ID 1129643
Lot 25 | Hortus sanitatis
Estimate value
$ 40 000 – 60 000
Unrestored first edition of "the most important medical woodcut book printed before 1500," heavily illustrated and with interesting early provenance and notes (Hunt). The Hortus sanitatis is a greatly expanded Latin version of Peter Schoeffer's 1485 Gart der Gesundheit, an illustrated natural history encyclopedia with a focus on the uses of the natural world to foster human wellbeing. In particular the parts on animals, birds, fishes, and minerals have been substantially enlarged. While the copious woodcuts are copied in part from the Gart, many new designs have been added to the supplementary sections, increasing the number to over 1,000. Among them features what is probably the first depiction of oil collection: petroleum is described and a woodcut shows it pouring from a rock and being collected in a vessel. In addition to many plants and animals—from the prosaic (worms, snails, frogs) to the fantastic (mandrakes, unicorns, merpeople)—the woodcuts contain many compelling and charming scenes of Medieval life and craft.

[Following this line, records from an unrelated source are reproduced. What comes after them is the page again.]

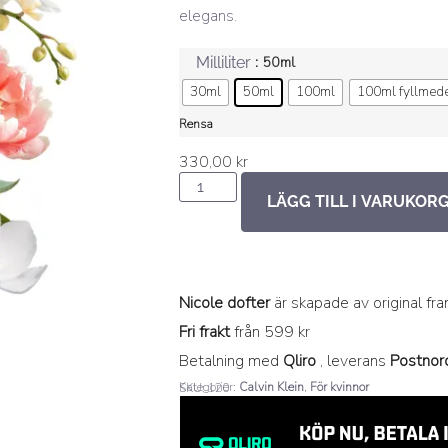
elegans.
: 50ml
Milliliter
30ml
50ml
100ml
100ml fyllmed
Rensa
330,00
kr
LÄGG TILL I VARUKOR
Nicole dofter
är skapade av original fr
Fri frakt
från 599 kr
Betalning med
Qliro
, leverans
Postnor
Kategorier:
Calvin Klein
,
För kvinnor
SKU: 120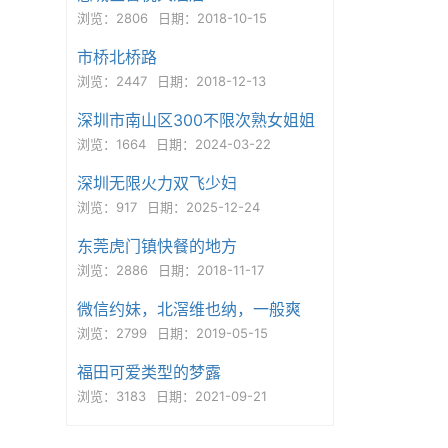
浏览：2806
日期：2018-10-15
市桥北桥路
浏览：2447
日期：2018-12-13
深圳市南山区300不限次熟女姐姐
浏览：1664
日期：2024-03-22
深圳无限火力双飞少妇
浏览：917
日期：2025-12-24
东莞虎门镇快餐的地方
浏览：2886
日期：2018-11-17
微信约妹，北滘维也纳，一般爽
浏览：2799
日期：2019-05-15
福田可爱类型的梦露
浏览：3183
日期：2021-09-21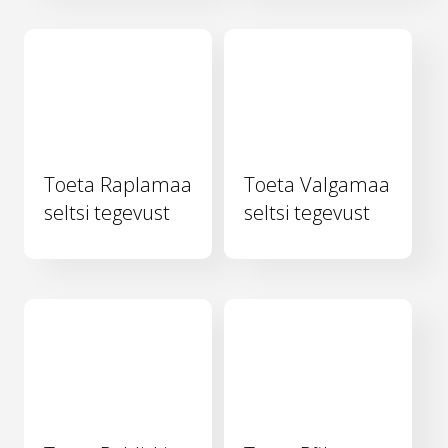
Toeta Raplamaa
Toeta Valgamaa
seltsi tegevust
seltsi tegevust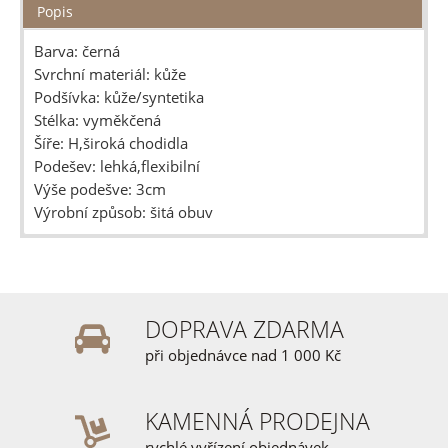
Popis
Barva: černá
Svrchní materiál: kůže
Podšívka: kůže/syntetika
Stélka: vyměkčená
Šíře: H,široká chodidla
Podešev: lehká,flexibilní
Výše podešve: 3cm
Výrobní způsob: šitá obuv
DOPRAVA ZDARMA
při objednávce nad 1 000 Kč
KAMENNÁ PRODEJNA
rychlé vyřízení objednávek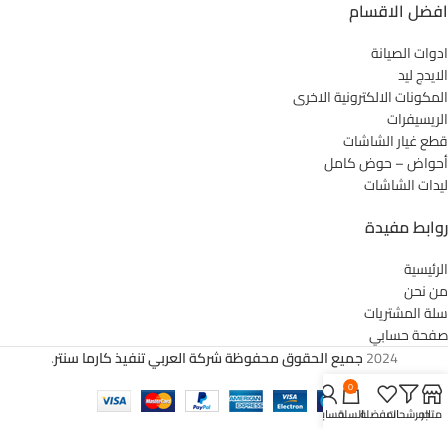
افضل الاقسام
ادوات الصيانة
الايدج ليد
المكونات الالكترونية الاخرى
الريسيفرات
قطع غيار الشاشات
أحواض – حوض كامل
ليدات الشاشات
روابط مفيدة
الرئيسية
من نحن
سلة المشتريات
صفحة حسابي
2024
جميع الحقوق محفوظة شركة العربي تنفيذ كارما سنتر
.
0
متجر
المرشحات
المفضلة
السلة
حسابي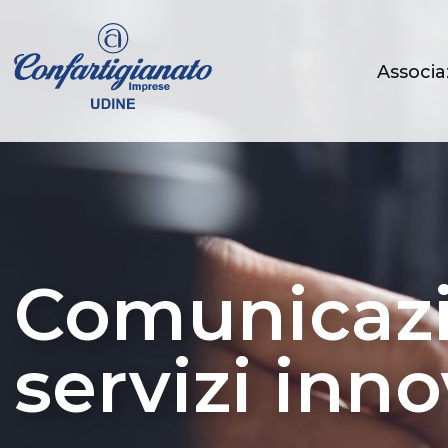
Associa
Comunicazi
servizi inno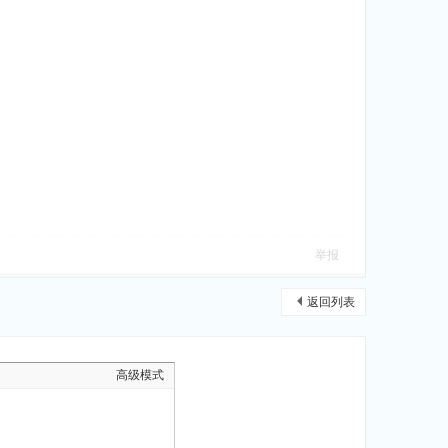
举报
返回列表
高级模式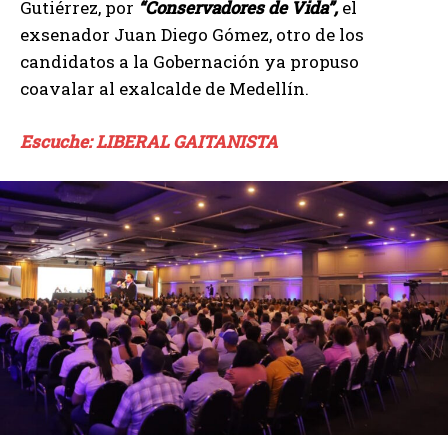
Gutiérrez, por
“Conservadores de Vida”,
el
exsenador Juan Diego Gómez, otro de los
candidatos a la Gobernación ya propuso
coavalar al exalcalde de Medellín.
Escuche: LIBERAL GAITANISTA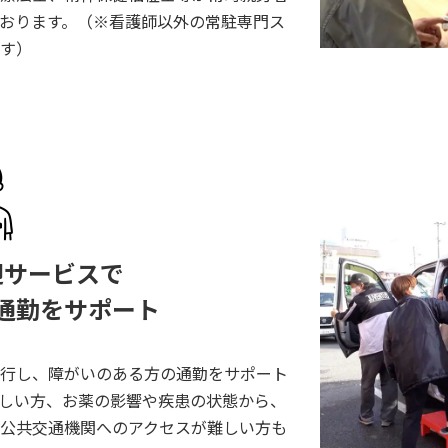
おります。（※看護師以外の常駐専門ス
す）
迎サービスで
通勤をサポート
⾏し、障がいのある方の通勤をサポート
しい⽅、お薬の影響や疾患の状態から、
公共交通機関へのアクセスが難しい⽅も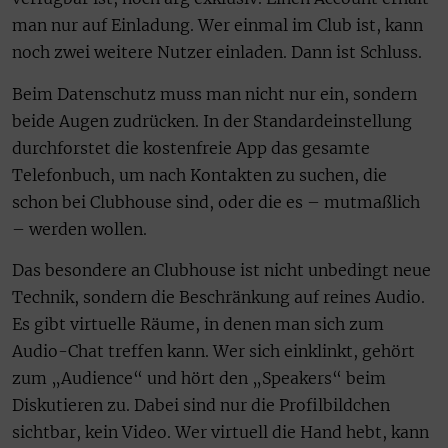
man nur auf Einladung. Wer einmal im Club ist, kann
noch zwei weitere Nutzer einladen. Dann ist Schluss.
Beim Datenschutz muss man nicht nur ein, sondern
beide Augen zudrücken. In der Standardeinstellung
durchforstet die kostenfreie App das gesamte
Telefonbuch, um nach Kontakten zu suchen, die
schon bei Clubhouse sind, oder die es – mutmaßlich
– werden wollen.
Das besondere an Clubhouse ist nicht unbedingt neue
Technik, sondern die Beschränkung auf reines Audio.
Es gibt virtuelle Räume, in denen man sich zum
Audio-Chat treffen kann. Wer sich einklinkt, gehört
zum „Audience“ und hört den „Speakers“ beim
Diskutieren zu. Dabei sind nur die Profilbildchen
sichtbar, kein Video. Wer virtuell die Hand hebt, kann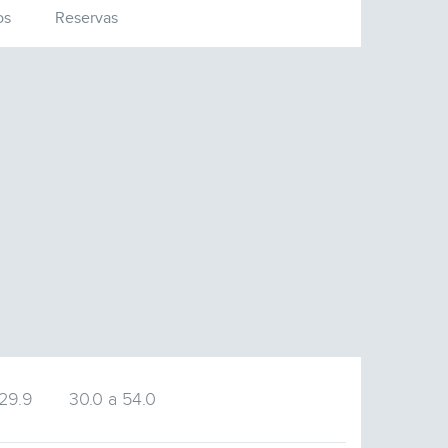
os
Reservas
 29.9
30.0 a 54.0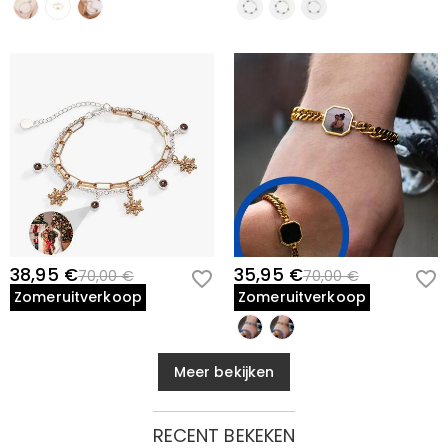
38,95 €
35,95 €
70,00 €
70,00 €
Zomeruitverkoop
Zomeruitverkoop
Meer bekijken
RECENT BEKEKEN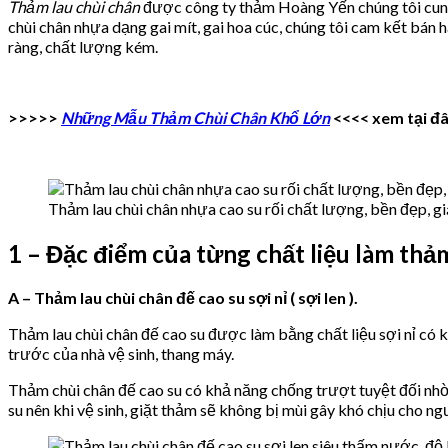
Thảm lau chùi chân
được công ty thảm Hoàng Yến chúng tôi cung 
chùi chân nhựa dạng gai mít, gai hoa cúc, chúng tôi cam kết bá
ràng, chất lượng kém.
>>>>>
Những Mẫu Thảm Chùi Chân Khổ Lớn
<<<< xem tại đ
Thảm lau chùi chân nhựa cao su rối chất lượng, bền đẹp, gi
1 – Đặc điểm của từng chất liệu làm thảm
A – Thảm lau chùi chân đế cao su sợi nỉ ( sợi len ).
Thảm lau chùi chân đế cao su được làm bằng chất liệu sợi nỉ có k
trước của nhà vệ sinh, thang máy.
Thảm chùi chân đế cao su có khả năng chống trượt tuyệt đối nhờ
su nên khi vệ sinh, giặt thảm sẽ không bị mùi gây khó chịu cho ng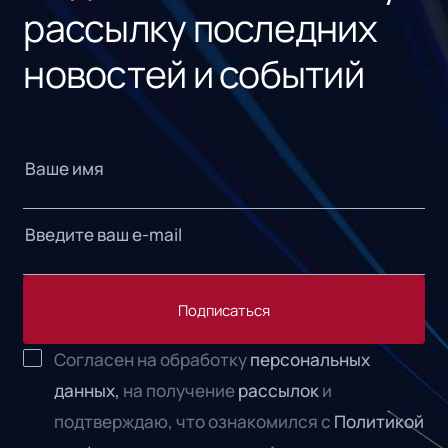
рассылку последних
новостей и событий
Подписаться
Согласен на обработку
персональных
данных,
на получение
рассылок
и
подтверждаю, что ознакомился с
Политикой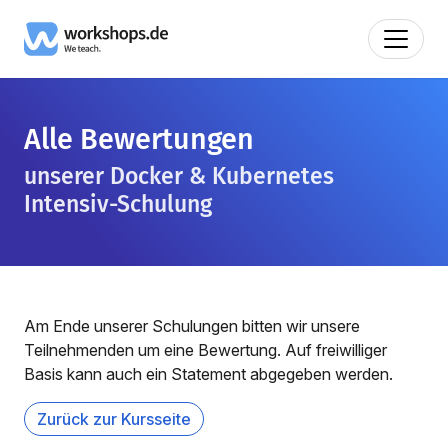
Alle Bewertungen
unserer Docker & Kubernetes
Intensiv-Schulung
Am Ende unserer Schulungen bitten wir unsere
Teilnehmenden um eine Bewertung. Auf freiwilliger
Basis kann auch ein Statement abgegeben werden.
Zurück zur Kursseite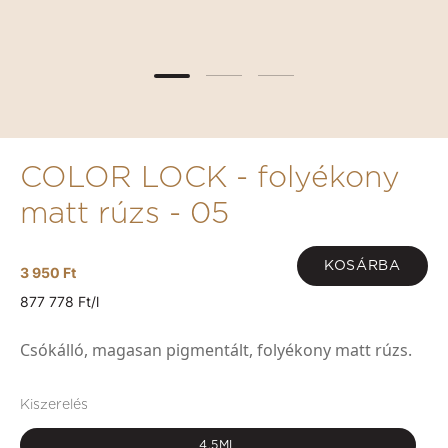
COLOR LOCK - folyékony
matt rúzs - 05
KOSÁRBA
3 950 Ft
877 778 Ft/l
Csókálló, magasan pigmentált, folyékony matt rúzs.
Kiszerelés
4,5ML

These iconic images were much copied, not only in other scientific books but even making their way into other genres, such as Grüninger's illustrated edition of Horace (in which Maecenas is attacked by giant garlic cloves obviously copied from the woodcut here).
In Sir David Attenborough’s Cambridge University Library exhibition The use and abuse of books 1450-1550, Private lives of print, he wrote of this work that it “is the first natural history encyclopaedia. Today we consult such works to discover more about wonders of the world we live in, but readers at the end of the fifteenth century had more practical concerns. They believed that the natural world had been created by God to be of use to humanity and that animals and plants were there to provide cures for diseases. So this encyclopaedia is entitled Hortus sanitatis, 'The garden of health.' Two earlier such books had dealt with plants, but this one, compiled by Jacob Meydenbach, adds sections on mammals, fish, birds, and rocks, and concludes with a description of the diagnostic qualities of urine, presumably so that readers might discover the sources of the remedies they needed. Many of the plants Meydenbach describes are immediately recognizable, but there are some where fantasy has taken over. The mandrake, in truth, has a near magical ability to relieve pain. Its wrinkled forked root, however, was believed to represent a man. Furthermore, if it was pulled up it would emit a shriek so appalling that it would kill the collector. Meydenbach provides the solution: the collector should take a dog with him and tie its lead to the plant. Then, after stopping his ears to shut out the lethal shriek, he should beat the dog so that it flees and so pulls up the root … For most of us, however, the charm of this wonderful book rests in its woodcut illustrations. Many of the plants, while delightfully stylized, are easily recognizable. But it is the human figures, surrounded by birds or standing by rivers containing not only fish but mermaids, that take us back most vividly to the birth of scientific natural history.”
This copy has had a long life of use. It bears various annotations in Swedish by an early reader, as well as the impressions of pressed flowers in De urinis. The flyleaf is filled with medical notes on herbal remedies, and an inscription dated 1642 on the final leaf says a sweet goodbye to the owner's friend, a citizen of the Danish city of Aarhus. It was later in the collection of Johan Nordenfalk Jr, the President of the Royal Swedish Academy of Fine Arts. HC *8944; BMC I, 44 (IB. 343-4); BSB H-388; Schreiber 4247; Early Herbals 45; Davies, Murray German 193; Goff H-486.
Chancery folio (288 x 200mm). 451 leaves (of 454, without final blank and bound without text-only bifolium v3.4 of De Urinis, as the early manuscript foliation is continuous). 48 lines and headline, double column, table in 3 columns. Type: 155G, 92G. Xylographic title, 7 full-page woodcuts and more than 1,000 column-width woodcuts, a few partially colored, foliated in an early hand (minor marginal worming at beginning and end, light dampstaining at beginning and to a few margins throughout, a few leaves lightly browned or finger-soiled, and a few short tears just into text). 16th-century German blind-tooled pigskin over wooden boards, bevelled on inner edge, engraved clasps, lettered in manuscript on spine (repair at lower right of upper board, some splits, foot of spine defective). Provenance: contemporary and 16th–early 17th century annotations in two or three hands, in Swedish and Latin, often with vernacular plant names given (some trimmed by the binder) – two pages of medical notes on rear free endpaper, with a list of diseases and their herbal remedies – Paul Platth (inscription dated 1642 giving date of publication and cost, with a note presenting the book to a friend: "Goodbye most honorable and sweet of Aarhausians, foster my endeavors; Paul Platth gives thanks to you always") – P. J. Hyckerstrom (later ownership inscription) – Johan Nordenfalk Jr, 1830-1901, president of the Royal Swedish Academy of Fine Arts (ownership inscription dated 1855).